= TRECHO PARA LEITURA =
O Monte Sinai está historicamente ligado ao cristianismo. Afinal, foi o lugar escolhido por Deus para entregar a Moisés as tábuas gravadas com os dez mandamentos.
É uma serra rochosa e árida que, não só pela geografia, mas também pelo significado histórico, foi escolhida pelos cristãos que procuravam a solidão da vida eremítica.
Assim, já no século IV, depois das perseguições romanas, vários mosteiros rudimentares foram ali construídos por numerosos monges que se entregavam à vida de oração e contemplação. Esses mosteiros tornaram-se famosos pela hospitalidade para com os peregrinos e pelas bibliotecas que continham manuscritos preciosos.
Foi neste ambiente que viveu e atuou São João Clímaco, o maior dos monges do Monte Sinai. João nasceu na Palestina, por volta do ano 579.
De grande formação literária e religiosa, entre os 18 e 20 anos decidiu-se pelo deserto e viajou para o Monte Sinai, tornando-se discípulo de um venerável ancião, Martírio.

Entradas de dados armazenados
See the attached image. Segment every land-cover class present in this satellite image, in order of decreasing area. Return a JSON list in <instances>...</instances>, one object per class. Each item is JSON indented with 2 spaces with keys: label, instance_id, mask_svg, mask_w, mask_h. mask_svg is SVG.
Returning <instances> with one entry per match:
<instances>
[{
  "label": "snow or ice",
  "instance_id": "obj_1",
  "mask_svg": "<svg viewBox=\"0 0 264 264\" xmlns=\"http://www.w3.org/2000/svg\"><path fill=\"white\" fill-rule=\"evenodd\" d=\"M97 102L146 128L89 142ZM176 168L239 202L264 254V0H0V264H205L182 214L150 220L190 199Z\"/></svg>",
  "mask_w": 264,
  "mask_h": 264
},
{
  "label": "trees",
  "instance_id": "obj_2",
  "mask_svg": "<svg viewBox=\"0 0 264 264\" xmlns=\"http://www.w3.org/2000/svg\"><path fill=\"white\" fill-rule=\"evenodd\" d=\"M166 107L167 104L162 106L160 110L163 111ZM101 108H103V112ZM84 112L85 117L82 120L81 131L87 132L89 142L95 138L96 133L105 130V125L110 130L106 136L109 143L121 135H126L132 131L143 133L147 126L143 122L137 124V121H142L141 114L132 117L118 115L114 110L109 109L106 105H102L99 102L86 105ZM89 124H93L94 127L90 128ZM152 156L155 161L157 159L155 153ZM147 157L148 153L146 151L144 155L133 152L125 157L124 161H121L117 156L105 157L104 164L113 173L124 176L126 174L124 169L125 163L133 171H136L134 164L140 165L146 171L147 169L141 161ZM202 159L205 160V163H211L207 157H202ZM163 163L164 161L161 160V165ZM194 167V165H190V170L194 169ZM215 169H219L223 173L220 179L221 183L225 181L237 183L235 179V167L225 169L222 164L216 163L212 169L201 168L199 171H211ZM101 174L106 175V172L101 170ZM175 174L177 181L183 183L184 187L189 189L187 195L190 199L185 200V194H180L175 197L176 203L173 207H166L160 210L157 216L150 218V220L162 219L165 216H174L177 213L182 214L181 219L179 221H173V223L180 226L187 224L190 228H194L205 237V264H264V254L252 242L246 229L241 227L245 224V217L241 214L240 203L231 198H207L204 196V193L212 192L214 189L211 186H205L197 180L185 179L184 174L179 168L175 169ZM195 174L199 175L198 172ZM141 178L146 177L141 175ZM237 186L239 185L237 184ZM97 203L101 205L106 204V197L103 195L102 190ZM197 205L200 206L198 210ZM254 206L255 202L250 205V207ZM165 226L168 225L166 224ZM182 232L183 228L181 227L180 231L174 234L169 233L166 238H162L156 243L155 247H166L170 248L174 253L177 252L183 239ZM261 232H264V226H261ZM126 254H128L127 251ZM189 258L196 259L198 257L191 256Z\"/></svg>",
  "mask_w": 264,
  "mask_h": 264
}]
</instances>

= TAREFA =
No trecho sobre o Monte Sinai, de qual venerável ancião São João Clímaco se tornou discípulo?

= RESPOSTA AO PROBLEMA =
Martírio.